To do » All entries need to be written out again exactly, without their pictures.

Material shown »
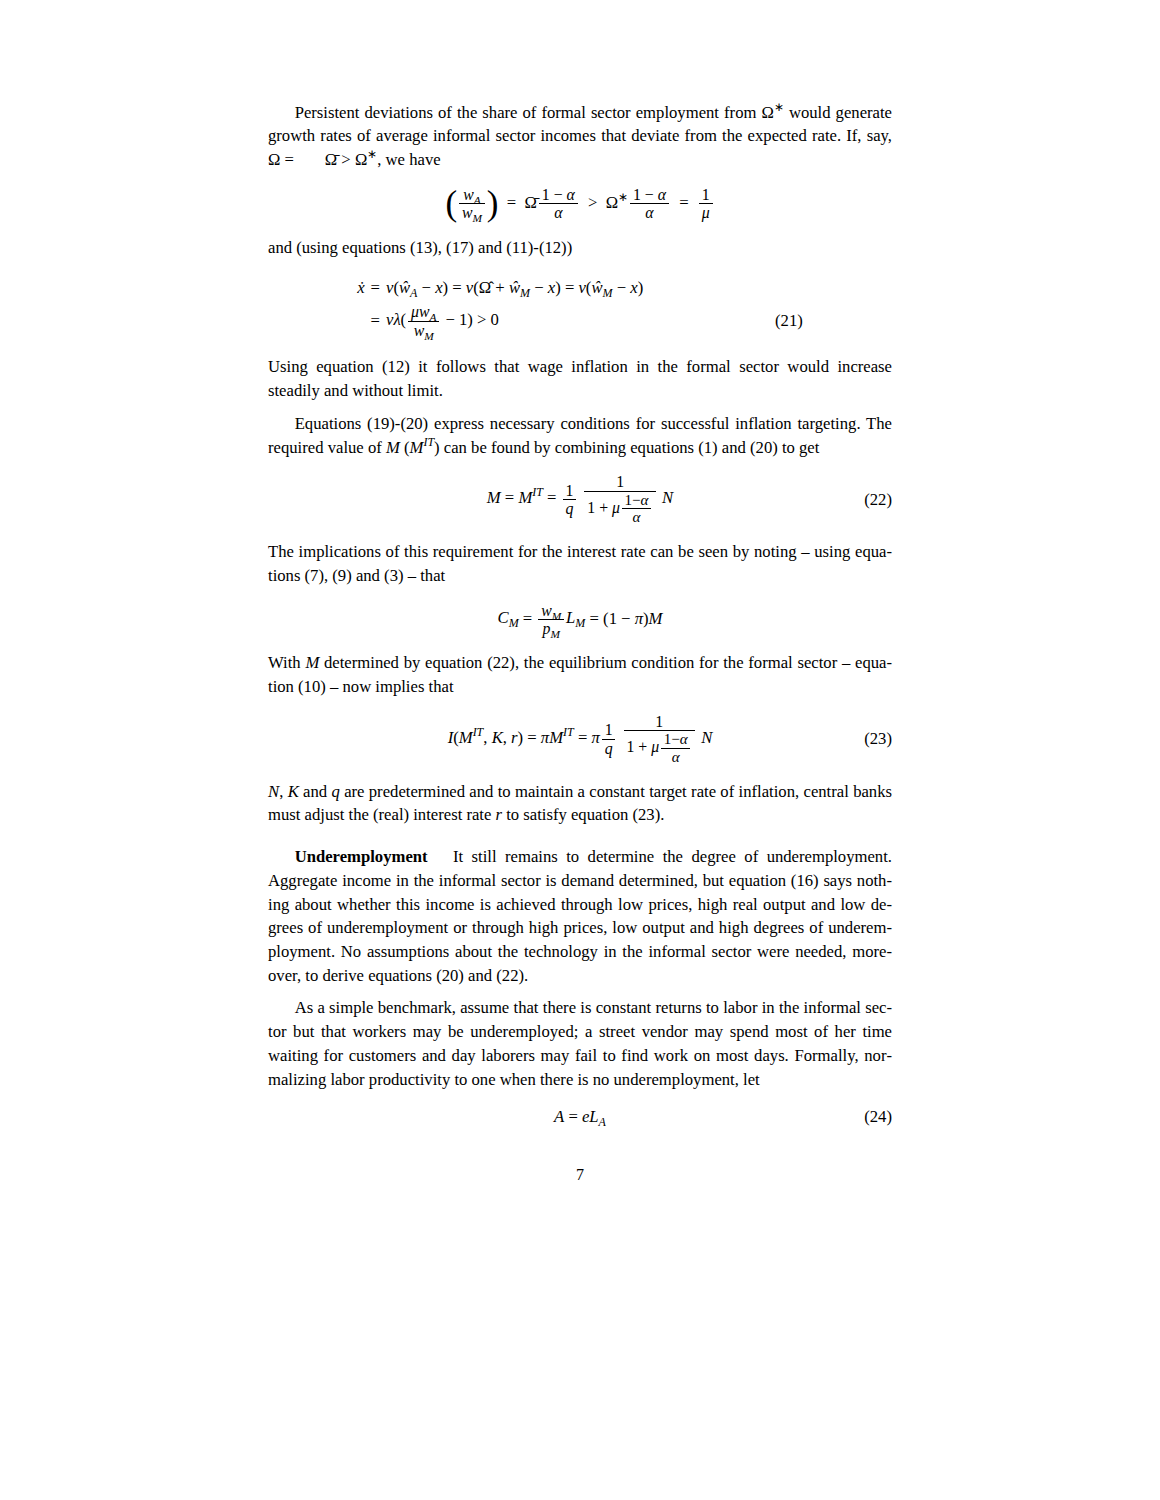Persistent deviations of the share of formal sector employment from Ω∗ would generate growth rates of average informal sector incomes that deviate from the expected rate. If, say, Ω = Ω̄ > Ω∗, we have
(wA wM) = Ω̄1 − α α > Ω∗1 − α α = 1 μ
and (using equations (13), (17) and (11)-(12))
| ẋ | = | ν ( ŵ A − x ) = ν ( Ω̂ + ŵ M − x ) = ν ( ŵ M − x ) | |
| | = | νλ ( μw A w M − 1) > 0 | (21) |
Using equation (12) it follows that wage inflation in the formal sector would increase steadily and without limit.
Equations (19)-(20) express necessary conditions for successful inflation targeting. The required value of M (MIT) can be found by combining equations (1) and (20) to get
M = MIT = 1 q 11 + μ 1−α α N (22)
The implications of this requirement for the interest rate can be seen by noting – using equations (7), (9) and (3) – that
CM = wM pM LM = (1 − π)M
With M determined by equation (22), the equilibrium condition for the formal sector – equation (10) – now implies that
I(MIT, K, r) = πMIT = π 1 q 11 + μ 1−α α N (23)
N, K and q are predetermined and to maintain a constant target rate of inflation, central banks must adjust the (real) interest rate r to satisfy equation (23).
Underemployment It still remains to determine the degree of underemployment. Aggregate income in the informal sector is demand determined, but equation (16) says nothing about whether this income is achieved through low prices, high real output and low degrees of underemployment or through high prices, low output and high degrees of underemployment. No assumptions about the technology in the informal sector were needed, moreover, to derive equations (20) and (22).
As a simple benchmark, assume that there is constant returns to labor in the informal sector but that workers may be underemployed; a street vendor may spend most of her time waiting for customers and day laborers may fail to find work on most days. Formally, normalizing labor productivity to one when there is no underemployment, let
A = eLA (24)
7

Task answer »
Persistent deviations of the share of formal sector employment from Ω∗ would generate growth rates of average informal sector incomes that deviate from the expected rate. If, say, Ω = Ω̄ > Ω∗, we have
(wA wM) = Ω̄1 − α α > Ω∗1 − α α = 1 μ
and (using equations (13), (17) and (11)-(12))
| ẋ | = | ν ( ŵ A − x ) = ν ( Ω̂ + ŵ M − x ) = ν ( ŵ M − x ) | |
| | = | νλ ( μw A w M − 1) > 0 | (21) |
Using equation (12) it follows that wage inflation in the formal sector would increase steadily and without limit.
Equations (19)-(20) express necessary conditions for successful inflation targeting. The required value of M (MIT) can be found by combining equations (1) and (20) to get
M = MIT = 1 q 11 + μ 1−α α N (22)
The implications of this requirement for the interest rate can be seen by noting – using equations (7), (9) and (3) – that
CM = wM pM LM = (1 − π)M
With M determined by equation (22), the equilibrium condition for the formal sector – equation (10) – now implies that
I(MIT, K, r) = πMIT = π 1 q 11 + μ 1−α α N (23)
N, K and q are predetermined and to maintain a constant target rate of inflation, central banks must adjust the (real) interest rate r to satisfy equation (23).
Underemployment It still remains to determine the degree of underemployment. Aggregate income in the informal sector is demand determined, but equation (16) says nothing about whether this income is achieved through low prices, high real output and low degrees of underemployment or through high prices, low output and high degrees of underemployment. No assumptions about the technology in the informal sector were needed, moreover, to derive equations (20) and (22).
As a simple benchmark, assume that there is constant returns to labor in the informal sector but that workers may be underemployed; a street vendor may spend most of her time waiting for customers and day laborers may fail to find work on most days. Formally, normalizing labor productivity to one when there is no underemployment, let
A = eLA (24)
7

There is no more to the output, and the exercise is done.